Your task: Count the lines in the entries below that contain the word "backdrop", with case counting, and reply with only the number.

Data supplied:
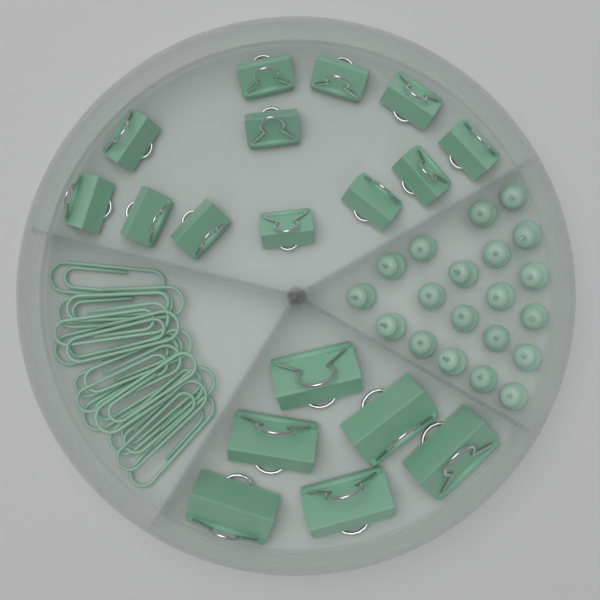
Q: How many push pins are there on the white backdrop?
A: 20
* * *
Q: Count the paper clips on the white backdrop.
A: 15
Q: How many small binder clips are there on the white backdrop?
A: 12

Full answer: 3